Question 577732
So you have the system of linear equations
{{{system(4x+3y=9,3x+4y=12)}}}
and you are trying to solve it by "elimination."
{{{4x+3y=9}}} is equivalent to {{{(-3)(4x+3y)=(-3)*9}}} --> {{{-12x-9y=-27}}}
If the expression {{{4x+3y}}} is equal to {{{9}}},
the value of (-3) times that expression will be (-3) times {{{9}}}.
Multiplying both sides of the equation by the same non-zero number, gives you another equivalent equation, with exactly the same solutions.

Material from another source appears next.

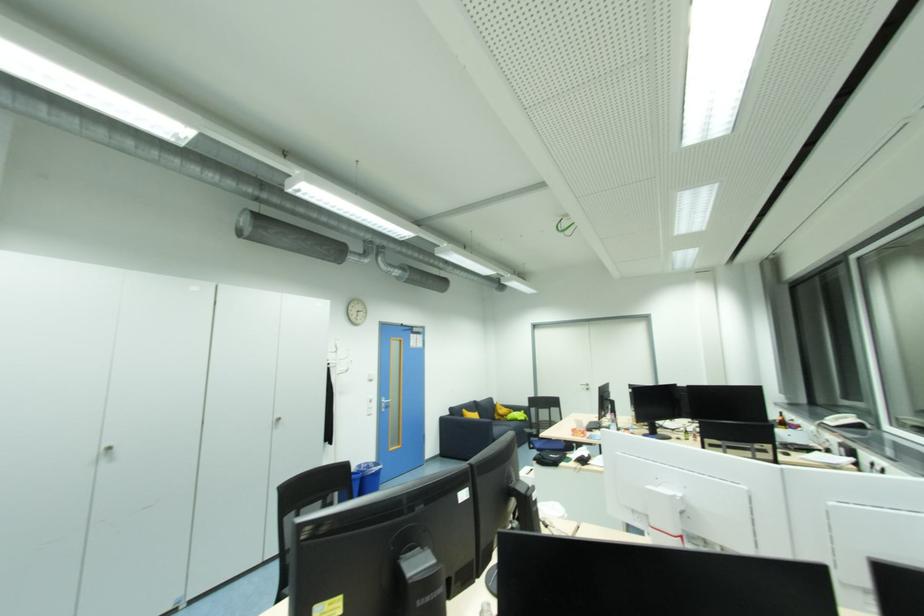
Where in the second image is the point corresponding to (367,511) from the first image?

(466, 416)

{{{3x+4y=12}}} is equivalent to {{{4(3x+4y)=4*12}}} --> {{{12x+16y=48}}}
If you did those transformations and got the equivalent equations
{{{-12x-9y=-27}}} and {{{12x+16y=48)}}},
you are on the right path.
Next you would add those equations and keep the resulting equation
{{{-12x-9y+12x+16y=-27+48)}}} --> {{{7y=21}}} --> {{{highlight(y=3)}}}
along with one of your original equations:
{{{system(y=3,4x+3y=9)}}}
At that point, you would substitute the value of {{{y}}} into the second equation and find that {{{highlight(x=0)}}}